**WORK INSTRUCTIONS**: Pick out each line in the listing below that contains the word "name", and copy those lines out in full.

start DATASET ENTRIES

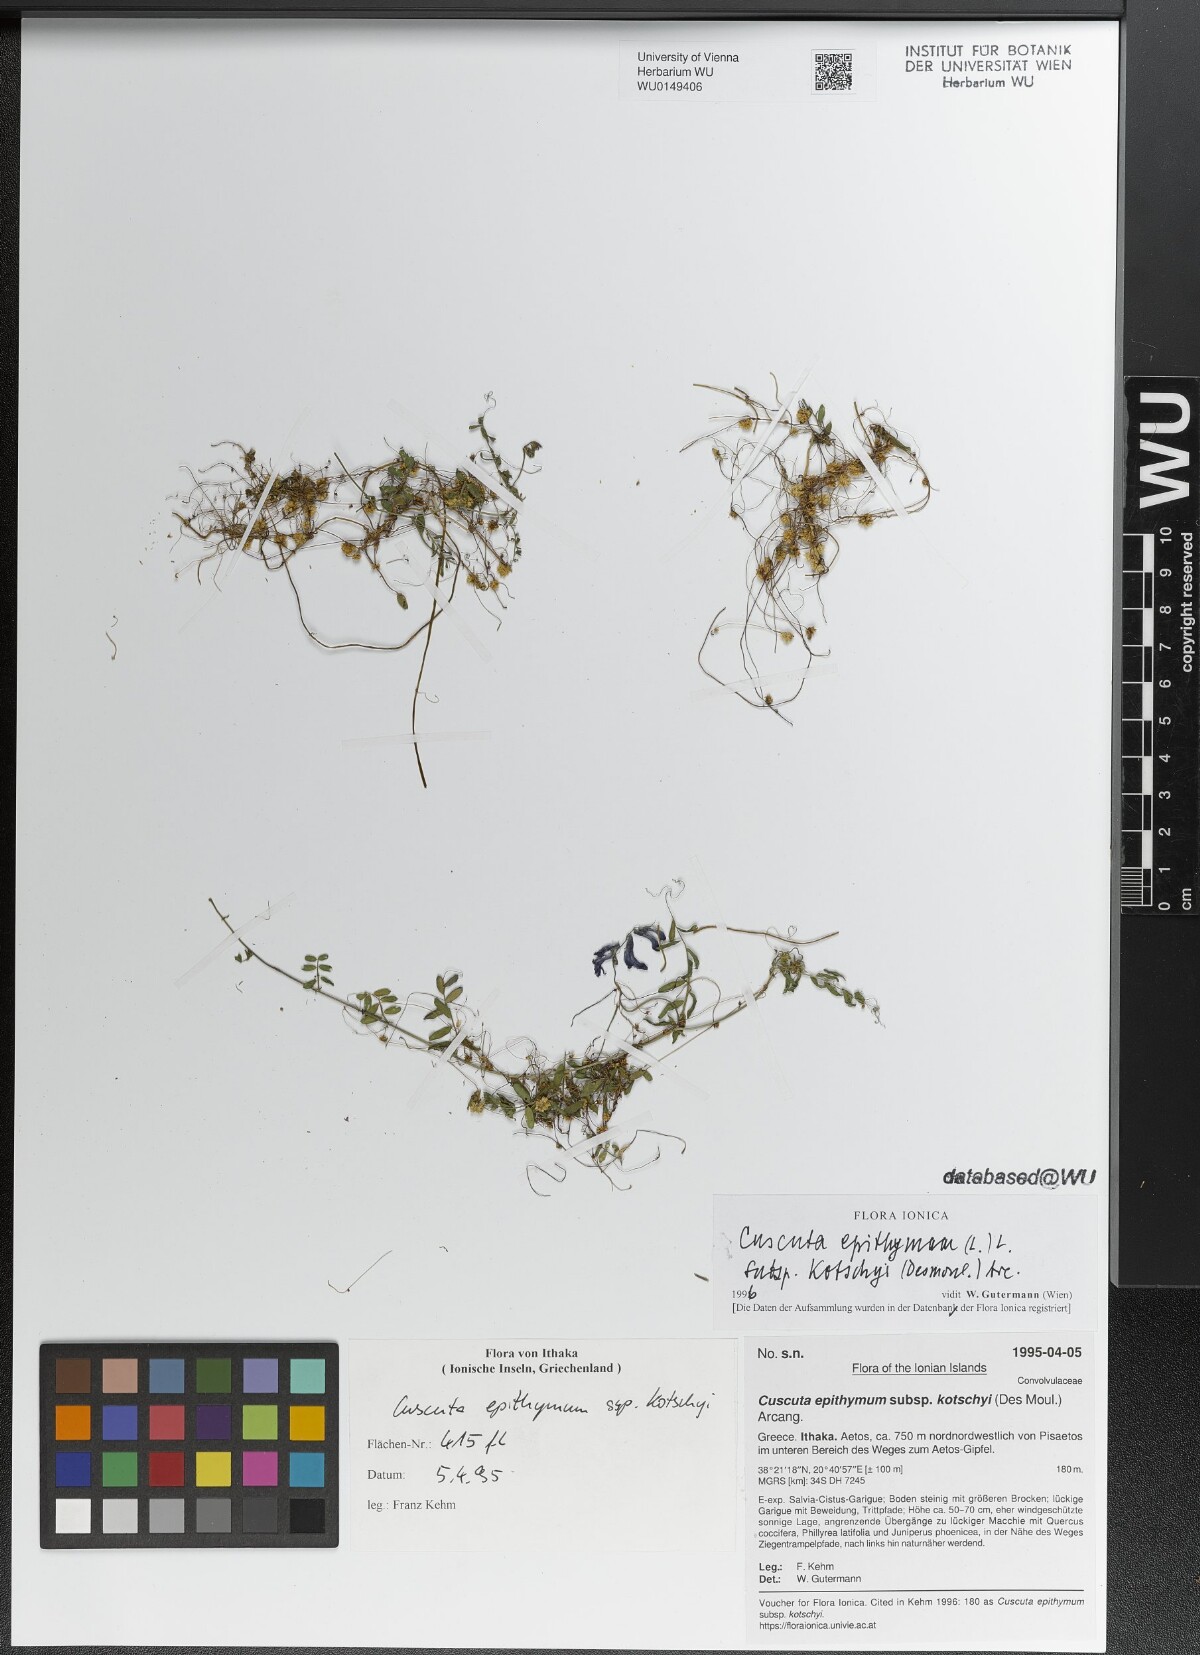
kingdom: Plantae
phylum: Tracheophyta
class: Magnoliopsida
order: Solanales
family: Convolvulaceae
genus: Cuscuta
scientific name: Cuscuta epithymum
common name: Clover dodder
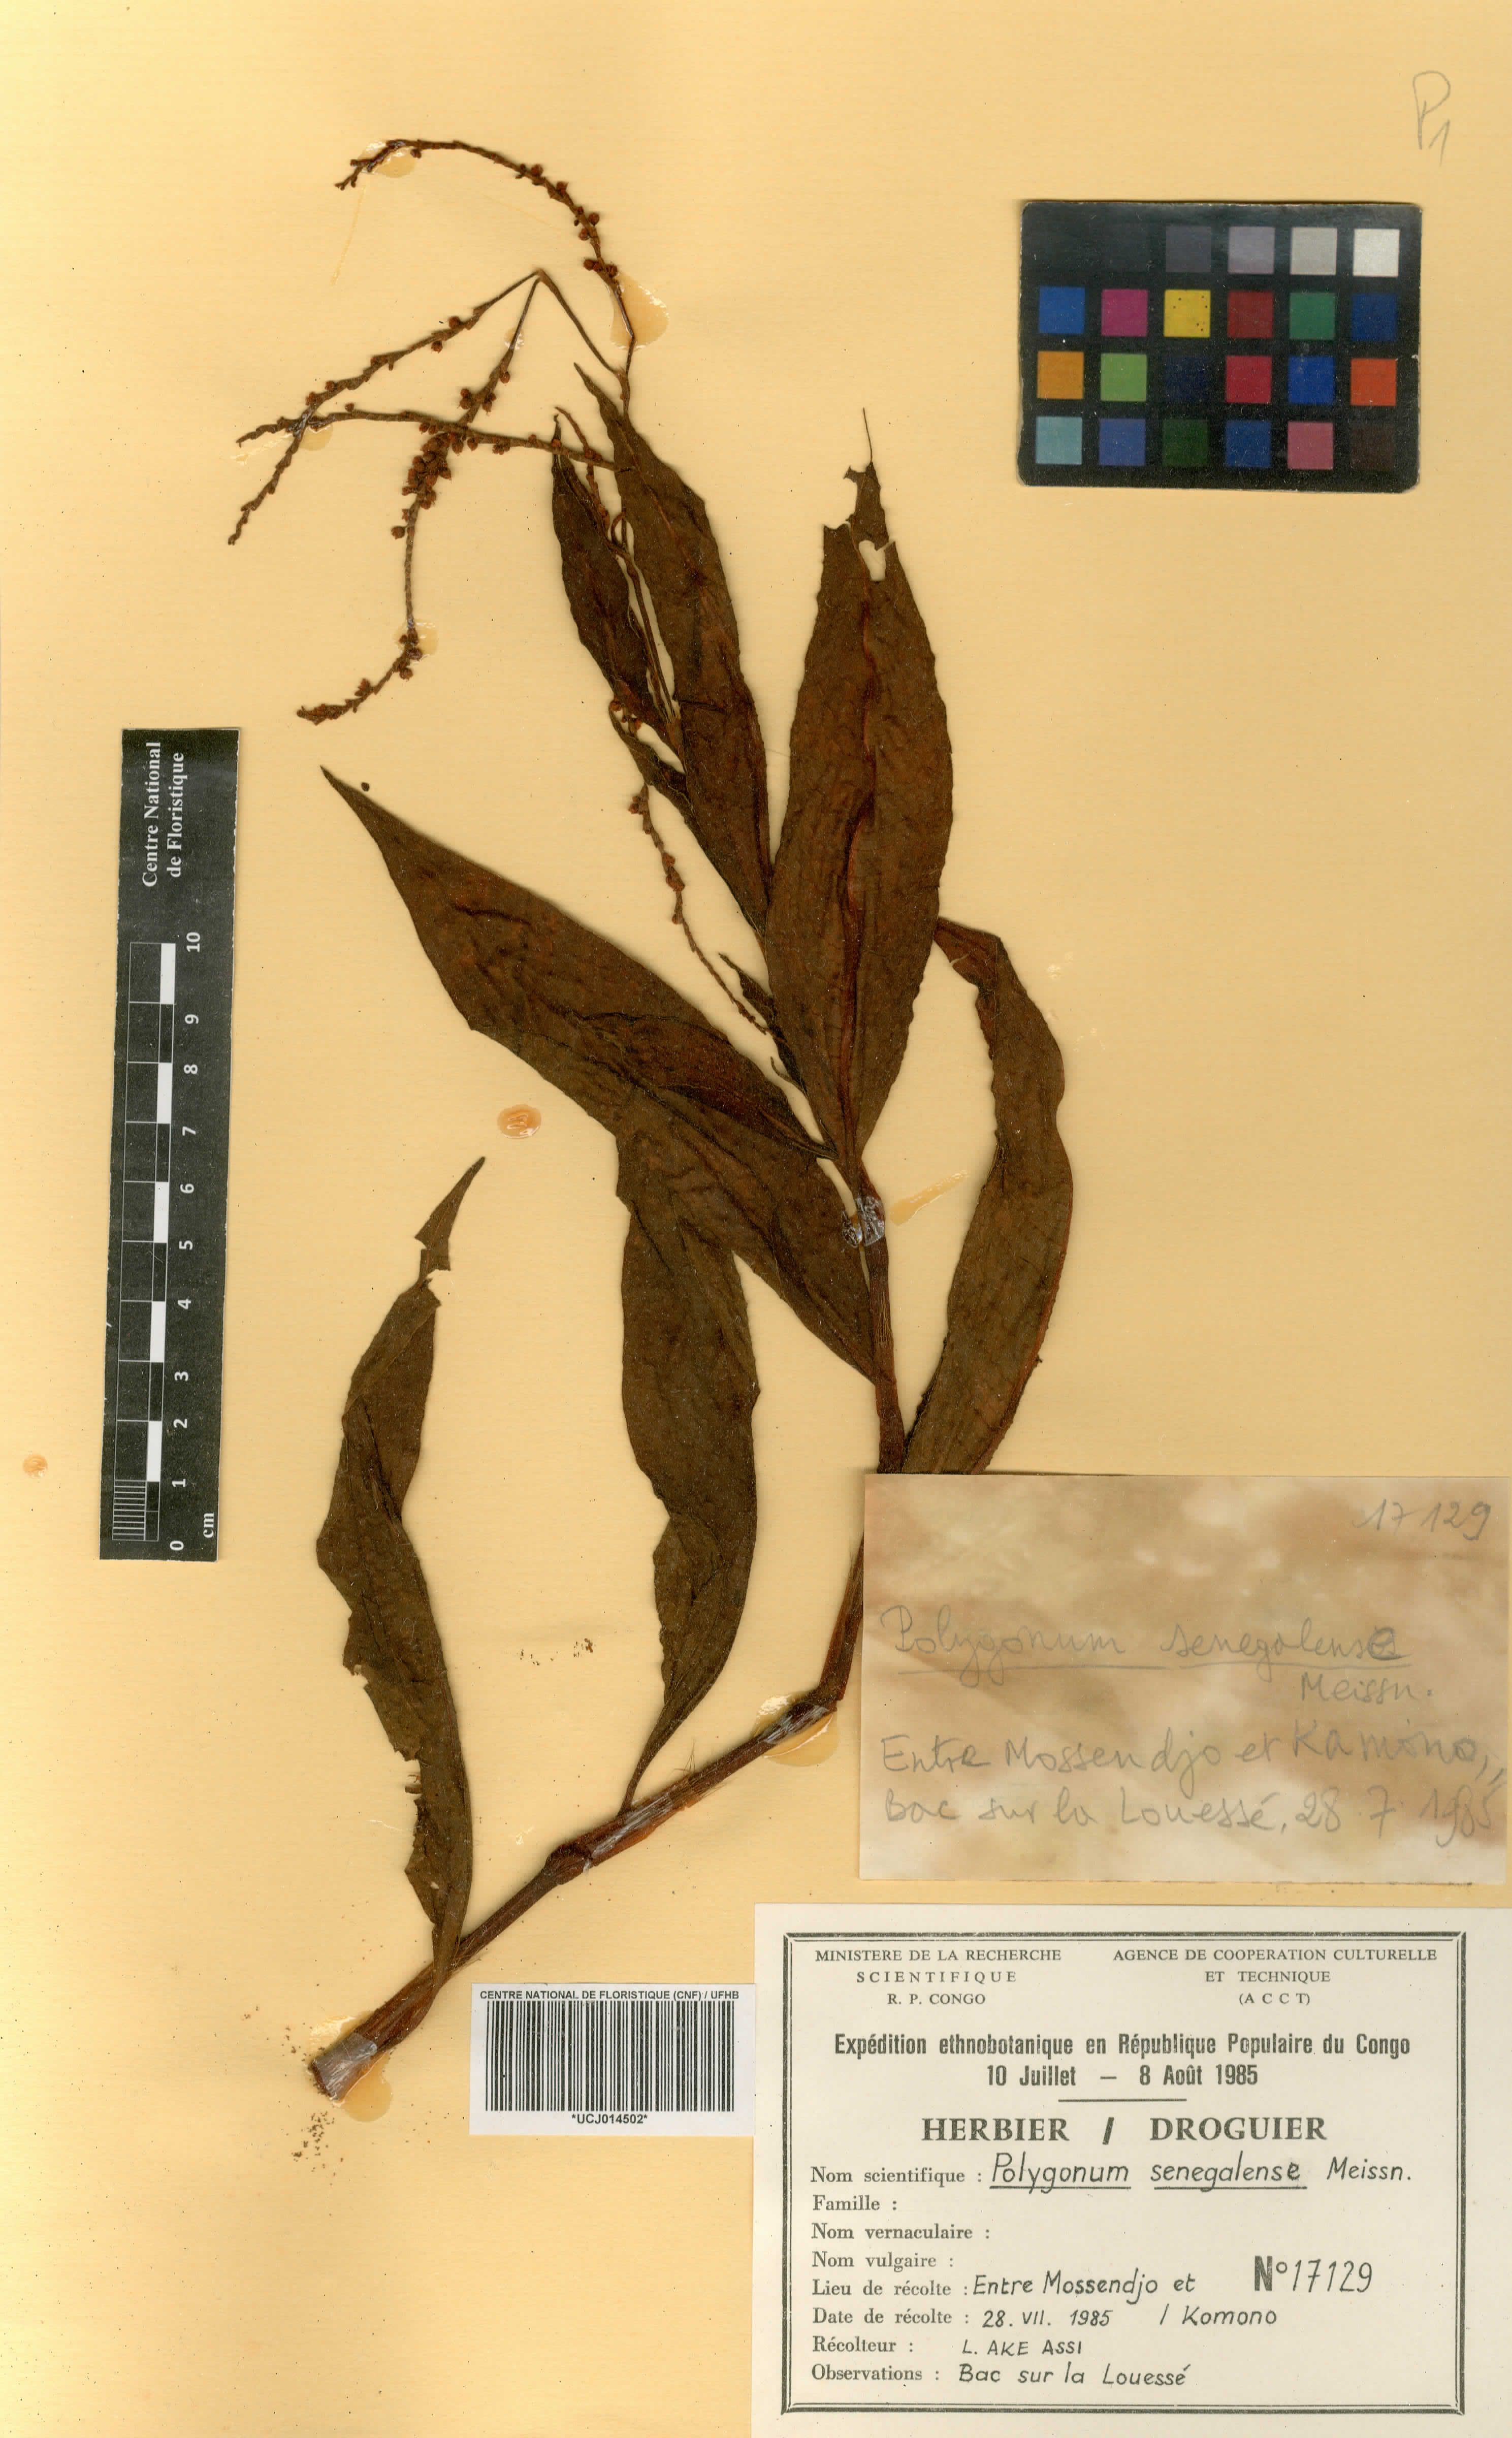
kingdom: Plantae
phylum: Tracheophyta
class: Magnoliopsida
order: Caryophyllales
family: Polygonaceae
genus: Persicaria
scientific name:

end DATASET ENTRIES

**CORRECT OUTPUT**:
scientific name: Cuscuta epithymum
common name: Clover dodder
scientific name:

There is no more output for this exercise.